24.2 Sperm Function Tests in the Clinical Setting



24.2.1 Measures of Oxidative Stress



24.2.1.1 Background on the Implications of Oxidative Stress on Male Fertility

Oxidative stress (OS) is believed to be an important common mechanism, through which various etiologies of male factor infertility may cause sperm dysfunction. It results from the imbalance between oxidants and reductants in any given medium. Oxidants, also known as reactive oxygen species (ROS) are the products of aerobic metabolism that, under normal physiologic levels, play an important role in cell signaling [5]. However, several disease processes such as varicocele, genitourinary infection or trauma, malignancy and its treatment as well as various environmental exposures can cause an excessive production of ROS [6]. Antioxidants, on the other hand, are compounds that are capable of eliminating excessive ROS, thereby minimizing their unwanted effects. Nonetheless, when ROS production exceeds the antioxidant neutralizing capacity, OS occurs resulting in detrimental effects on sperm function. OS is believed to aggravate sperm lipid peroxidation, DNA fragmentation and abortive apoptosis thereby causing infertility [7, 8].


Due its small amount of cytoplasm with only little antioxidants available that can protect it from excessive ROS, the sperm cell is highly susceptible to OS [9, 10]. Furthermore, its plasma membrane contains large amounts of polyunsaturated fatty acids that are extraordinarily prone to peroxidation by ROS [11, 12]. High levels of ROS were detected in semen samples from up to 40 percent of men with infertility [5].
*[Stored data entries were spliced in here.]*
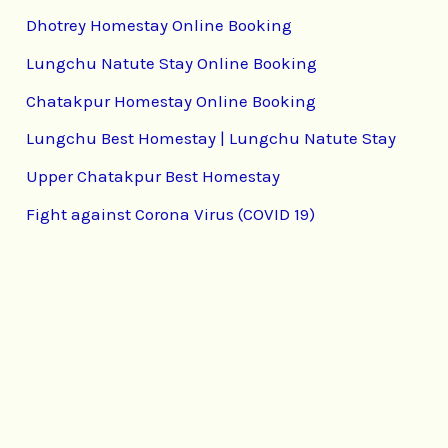
Dhotrey Homestay Online Booking
Lungchu Natute Stay Online Booking
Chatakpur Homestay Online Booking
Lungchu Best Homestay | Lungchu Natute Stay
Upper Chatakpur Best Homestay
Fight against Corona Virus (COVID 19)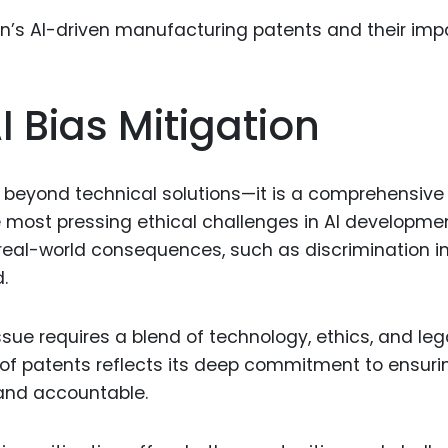
Food Sci
&Packag
Internet
I Bias Mitigation
Chemical
Industria
Biopharm
s beyond technical solutions—it is a comprehensive
e most pressing ethical challenges in AI developme
Therapeu
Antibodi
 real-world consequences, such as discrimination i
.
Industria
Agricultu
ssue requires a blend of technology, ethics, and leg
 of patents reflects its deep commitment to ensuri
 and accountable.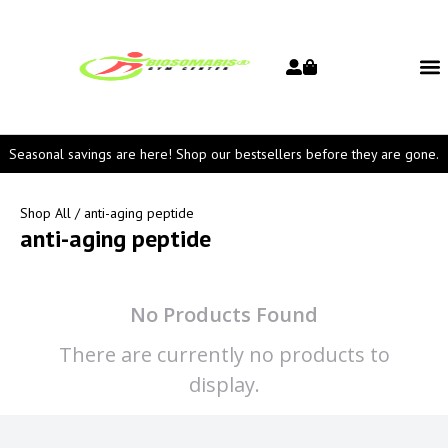
Seasonal savings are here! Shop our bestsellers before they are gone.
Shop All
/ anti-aging peptide
anti-aging peptide
No Products Found
There are currently no products to
display.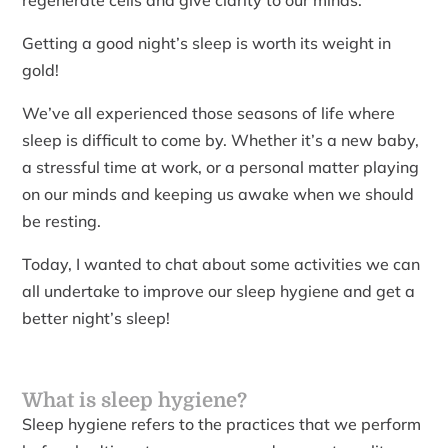
regenerate cells and give clarity to our minds.
Getting a good night’s sleep is worth its weight in
gold!
We’ve all experienced those seasons of life where
sleep is difficult to come by. Whether it’s a new baby,
a stressful time at work, or a personal matter playing
on our minds and keeping us awake when we should
be resting.
Today, I wanted to chat about some activities we can
all undertake to improve our sleep hygiene and get a
better night’s sleep!
What is sleep hygiene?
Sleep hygiene refers to the practices that we perform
Studies have revealed a significant negative impact of OS on various semen parameters. Homa et al. [13] compared the ROS levels between three groups of patients; normal semen without leukocytospermia, abnormal semen without leukocytospermia and any semen with leukocytospermia. The authors reported the highest ROS levels in patients with leukocytospermia. More importantly, in patients without leukocytospermia, significantly higher levels of ROS were identified in men with abnormal semen than those with normal semen parameters. Similarly, Agarwal et al. [14] compared semen parameters and ROS levels between infertile patients and normal fertile controls. The authors confirmed the presence of higher ROS levels in semen samples of infertile patients in comparison to the fertile controls and reported significant positive associations between ROS levels and sperm concentration and total motility.


Excessive ROS can also impact sperm morphology. Venkatesh et al. [15] examined ROS between infertile patients and fertile men. The median ROS level was 124 times higher in infertile patients who had a significantly higher percentage of sperm with cytoplasmic droplets indicating that it might be secondary to OS. Recently, we have examined OS measures in semen samples obtained from 1168 infertile patients and 100 fertile men and detected a significantly negative correlation between OS measures and sperm normal morphology and a significantly positive correlation between OS measures and percentage of head defects [16].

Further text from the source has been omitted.